If you are interested in a breeder it is best to contact them early for future planned breedings.
Many times a certain breeding will have many wanting a pup from that litter, so even being put on a reserve list could be difficult. BUT some on that reserve list may back out, or the breeder decides the match isn't there....and your name is still on the breeders mind so you do end up with a pup. 
If I was interested in a breeder and wanting a pup in a years time, I'd get in touch now with them. If I know they are planning a litter with certain sire/dam and I wanted in on it, but wasn't quite ready for a pup, I'd weigh my odds and wonder if I'd regret not getting a pup from that particular breeding.


----------



## ladylaw203 (May 18, 2001)

onyx'girl said:


> If I was interested in a breeder and wanting a pup in a years time, I'd get in touch now with them. If I know they are planning a litter with certain sire/dam and I wanted in on it, but wasn't quite ready for a pup, I'd weigh my odds and wonder if I'd regret not getting a pup from that particular breeding.

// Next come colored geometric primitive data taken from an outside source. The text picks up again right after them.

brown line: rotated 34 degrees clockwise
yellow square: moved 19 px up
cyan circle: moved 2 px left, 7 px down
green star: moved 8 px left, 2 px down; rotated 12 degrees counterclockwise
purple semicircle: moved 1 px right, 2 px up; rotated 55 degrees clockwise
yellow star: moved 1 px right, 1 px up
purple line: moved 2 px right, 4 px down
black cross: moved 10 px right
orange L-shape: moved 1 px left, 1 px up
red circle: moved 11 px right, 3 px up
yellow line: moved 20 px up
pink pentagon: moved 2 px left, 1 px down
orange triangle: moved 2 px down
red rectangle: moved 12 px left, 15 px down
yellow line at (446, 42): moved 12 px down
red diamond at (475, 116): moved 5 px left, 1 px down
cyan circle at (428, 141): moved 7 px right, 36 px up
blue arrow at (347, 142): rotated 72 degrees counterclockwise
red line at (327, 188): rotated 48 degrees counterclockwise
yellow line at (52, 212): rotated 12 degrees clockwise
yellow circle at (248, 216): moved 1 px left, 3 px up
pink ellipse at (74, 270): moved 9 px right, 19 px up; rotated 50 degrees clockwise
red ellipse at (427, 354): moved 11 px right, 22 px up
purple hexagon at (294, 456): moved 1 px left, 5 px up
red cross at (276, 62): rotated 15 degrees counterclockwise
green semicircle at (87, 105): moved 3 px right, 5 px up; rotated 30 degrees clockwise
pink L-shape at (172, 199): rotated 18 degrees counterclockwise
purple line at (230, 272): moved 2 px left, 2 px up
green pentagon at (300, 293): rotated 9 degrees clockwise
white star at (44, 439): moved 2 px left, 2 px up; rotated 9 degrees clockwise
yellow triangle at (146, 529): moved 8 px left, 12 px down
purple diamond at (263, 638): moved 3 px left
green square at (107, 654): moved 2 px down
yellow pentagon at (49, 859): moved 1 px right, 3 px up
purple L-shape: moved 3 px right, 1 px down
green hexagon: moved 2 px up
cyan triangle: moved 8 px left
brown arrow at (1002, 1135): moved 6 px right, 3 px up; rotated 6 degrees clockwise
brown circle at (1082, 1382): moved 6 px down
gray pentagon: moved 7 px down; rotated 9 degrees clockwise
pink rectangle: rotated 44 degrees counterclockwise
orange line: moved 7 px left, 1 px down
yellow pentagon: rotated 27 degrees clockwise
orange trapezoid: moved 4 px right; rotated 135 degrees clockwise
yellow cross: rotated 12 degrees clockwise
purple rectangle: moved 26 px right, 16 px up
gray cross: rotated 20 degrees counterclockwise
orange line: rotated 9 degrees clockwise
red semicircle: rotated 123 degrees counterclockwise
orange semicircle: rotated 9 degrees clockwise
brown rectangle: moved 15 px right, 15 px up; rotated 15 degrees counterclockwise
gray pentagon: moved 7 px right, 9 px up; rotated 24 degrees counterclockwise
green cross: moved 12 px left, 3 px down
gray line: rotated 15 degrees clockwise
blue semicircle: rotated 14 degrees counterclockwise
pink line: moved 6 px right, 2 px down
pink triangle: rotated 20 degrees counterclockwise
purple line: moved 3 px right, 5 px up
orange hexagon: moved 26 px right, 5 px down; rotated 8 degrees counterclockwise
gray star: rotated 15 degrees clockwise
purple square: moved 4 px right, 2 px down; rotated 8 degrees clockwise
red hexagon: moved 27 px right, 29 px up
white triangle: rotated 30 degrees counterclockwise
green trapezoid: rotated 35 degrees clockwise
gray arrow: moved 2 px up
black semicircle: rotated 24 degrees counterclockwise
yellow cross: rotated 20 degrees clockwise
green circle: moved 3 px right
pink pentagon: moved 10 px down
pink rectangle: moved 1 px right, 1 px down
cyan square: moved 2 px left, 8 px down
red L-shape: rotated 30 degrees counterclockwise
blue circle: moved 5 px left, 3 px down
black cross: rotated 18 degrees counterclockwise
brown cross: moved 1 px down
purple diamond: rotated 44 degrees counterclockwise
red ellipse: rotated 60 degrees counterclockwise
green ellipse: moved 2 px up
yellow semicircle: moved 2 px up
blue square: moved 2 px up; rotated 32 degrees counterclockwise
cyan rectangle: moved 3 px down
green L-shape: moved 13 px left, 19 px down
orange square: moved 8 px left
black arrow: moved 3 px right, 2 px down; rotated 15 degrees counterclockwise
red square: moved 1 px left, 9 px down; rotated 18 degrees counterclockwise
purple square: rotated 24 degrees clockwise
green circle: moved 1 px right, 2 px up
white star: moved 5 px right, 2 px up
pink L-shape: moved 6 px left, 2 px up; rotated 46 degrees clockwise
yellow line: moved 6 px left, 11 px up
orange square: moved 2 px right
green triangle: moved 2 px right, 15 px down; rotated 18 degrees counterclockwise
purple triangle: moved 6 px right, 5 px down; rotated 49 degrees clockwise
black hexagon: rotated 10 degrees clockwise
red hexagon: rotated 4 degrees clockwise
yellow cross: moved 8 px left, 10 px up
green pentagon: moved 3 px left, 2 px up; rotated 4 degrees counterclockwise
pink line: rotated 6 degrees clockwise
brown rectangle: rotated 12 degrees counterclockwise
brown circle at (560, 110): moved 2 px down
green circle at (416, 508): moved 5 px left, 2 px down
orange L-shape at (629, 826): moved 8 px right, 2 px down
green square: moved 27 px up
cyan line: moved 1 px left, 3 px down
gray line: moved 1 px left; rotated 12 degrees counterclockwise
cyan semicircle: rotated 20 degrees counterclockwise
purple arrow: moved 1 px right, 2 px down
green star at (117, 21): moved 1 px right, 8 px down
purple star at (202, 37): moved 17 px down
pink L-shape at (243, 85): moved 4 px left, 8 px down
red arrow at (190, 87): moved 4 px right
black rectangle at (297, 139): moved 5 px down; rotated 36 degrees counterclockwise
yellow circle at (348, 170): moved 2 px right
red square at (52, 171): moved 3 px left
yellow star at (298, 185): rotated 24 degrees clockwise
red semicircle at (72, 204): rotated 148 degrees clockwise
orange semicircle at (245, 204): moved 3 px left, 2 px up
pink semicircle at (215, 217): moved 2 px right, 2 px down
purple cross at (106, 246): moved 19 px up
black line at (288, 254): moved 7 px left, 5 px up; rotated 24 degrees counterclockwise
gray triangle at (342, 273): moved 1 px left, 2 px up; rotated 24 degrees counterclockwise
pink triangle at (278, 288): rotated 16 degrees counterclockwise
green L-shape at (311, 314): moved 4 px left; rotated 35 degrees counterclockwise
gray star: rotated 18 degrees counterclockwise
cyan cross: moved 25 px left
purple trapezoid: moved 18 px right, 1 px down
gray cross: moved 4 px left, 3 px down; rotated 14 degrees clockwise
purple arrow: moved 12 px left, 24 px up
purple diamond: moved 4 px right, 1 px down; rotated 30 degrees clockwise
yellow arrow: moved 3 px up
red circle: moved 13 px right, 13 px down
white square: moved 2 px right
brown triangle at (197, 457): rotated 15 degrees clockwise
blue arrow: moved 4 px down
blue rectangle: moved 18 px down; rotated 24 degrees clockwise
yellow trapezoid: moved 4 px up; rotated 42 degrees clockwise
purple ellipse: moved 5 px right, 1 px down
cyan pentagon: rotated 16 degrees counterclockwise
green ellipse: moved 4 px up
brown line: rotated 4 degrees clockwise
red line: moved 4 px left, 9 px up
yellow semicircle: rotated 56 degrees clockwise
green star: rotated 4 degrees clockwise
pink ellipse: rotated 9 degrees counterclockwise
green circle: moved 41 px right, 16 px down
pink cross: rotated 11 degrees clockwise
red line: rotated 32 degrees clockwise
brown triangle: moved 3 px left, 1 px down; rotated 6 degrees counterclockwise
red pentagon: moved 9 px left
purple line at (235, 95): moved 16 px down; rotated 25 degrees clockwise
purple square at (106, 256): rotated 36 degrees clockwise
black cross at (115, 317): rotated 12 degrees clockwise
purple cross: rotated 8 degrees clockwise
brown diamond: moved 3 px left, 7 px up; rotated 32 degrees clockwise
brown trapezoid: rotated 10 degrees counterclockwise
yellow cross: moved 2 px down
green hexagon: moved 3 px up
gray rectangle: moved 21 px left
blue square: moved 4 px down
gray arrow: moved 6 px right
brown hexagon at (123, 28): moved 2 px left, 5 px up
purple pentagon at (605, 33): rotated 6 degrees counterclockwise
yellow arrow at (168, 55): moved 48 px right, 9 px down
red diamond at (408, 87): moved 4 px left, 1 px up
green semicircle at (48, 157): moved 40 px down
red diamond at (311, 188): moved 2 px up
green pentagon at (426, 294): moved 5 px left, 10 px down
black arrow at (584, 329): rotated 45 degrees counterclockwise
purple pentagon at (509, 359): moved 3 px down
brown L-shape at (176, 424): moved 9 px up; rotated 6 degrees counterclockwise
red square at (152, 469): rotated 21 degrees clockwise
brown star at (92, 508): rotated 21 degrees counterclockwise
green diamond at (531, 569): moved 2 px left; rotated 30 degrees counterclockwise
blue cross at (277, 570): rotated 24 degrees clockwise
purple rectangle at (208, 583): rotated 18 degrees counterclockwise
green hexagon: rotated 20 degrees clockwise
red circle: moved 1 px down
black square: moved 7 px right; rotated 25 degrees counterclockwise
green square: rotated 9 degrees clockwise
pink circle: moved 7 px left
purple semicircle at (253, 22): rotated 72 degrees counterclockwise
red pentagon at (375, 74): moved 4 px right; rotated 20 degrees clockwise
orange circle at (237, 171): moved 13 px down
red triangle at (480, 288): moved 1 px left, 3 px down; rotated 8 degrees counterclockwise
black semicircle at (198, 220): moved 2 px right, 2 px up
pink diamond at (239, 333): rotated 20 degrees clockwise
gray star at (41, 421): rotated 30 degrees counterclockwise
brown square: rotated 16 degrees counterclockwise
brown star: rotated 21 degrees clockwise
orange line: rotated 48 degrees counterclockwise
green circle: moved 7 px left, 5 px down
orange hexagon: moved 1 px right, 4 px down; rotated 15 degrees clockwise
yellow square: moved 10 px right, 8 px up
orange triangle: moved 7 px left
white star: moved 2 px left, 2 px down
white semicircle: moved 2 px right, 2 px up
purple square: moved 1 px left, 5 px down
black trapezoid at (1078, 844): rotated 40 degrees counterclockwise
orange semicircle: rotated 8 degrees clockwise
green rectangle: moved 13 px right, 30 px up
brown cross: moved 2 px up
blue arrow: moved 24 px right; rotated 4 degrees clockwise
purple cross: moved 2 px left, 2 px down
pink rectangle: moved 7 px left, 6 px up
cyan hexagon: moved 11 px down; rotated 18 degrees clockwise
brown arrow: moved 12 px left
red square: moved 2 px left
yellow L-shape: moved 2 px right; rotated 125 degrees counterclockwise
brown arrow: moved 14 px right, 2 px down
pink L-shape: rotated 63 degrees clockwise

Good advice. I do things a little differently. I am taking reservations for my karo/gabbi litter but no deposits until the pregnancy is confirmed. In this economy I simply to not like to tie up folks money until I am certain a bitch is pregnant. Just me. I had some reservations when both of these dogs landed in the US so I had a list long before she came into heat. If you are interested in a certain litter,contact the breeder now and see what is necessary for a reservation.


----------



## juliejujubean (May 4, 2011)

Mine i got really lucky. I inquired after they were born but still got my pick because all the people who put deposits wanted a boy. Only 1 boy was born! 7 girls so i chose my girl out of the remaing 3!  could not be happier either!


----------



## robinhuerta (Apr 21, 2007)

We don't take deposits either, until pregnancy is confirmed....but, honestly prefer to wait until puppies are actually born.
There is always a couple people on a *waiting list*, some simply because of gender preference....but primarily because of "specific requirements" for their puppy.


----------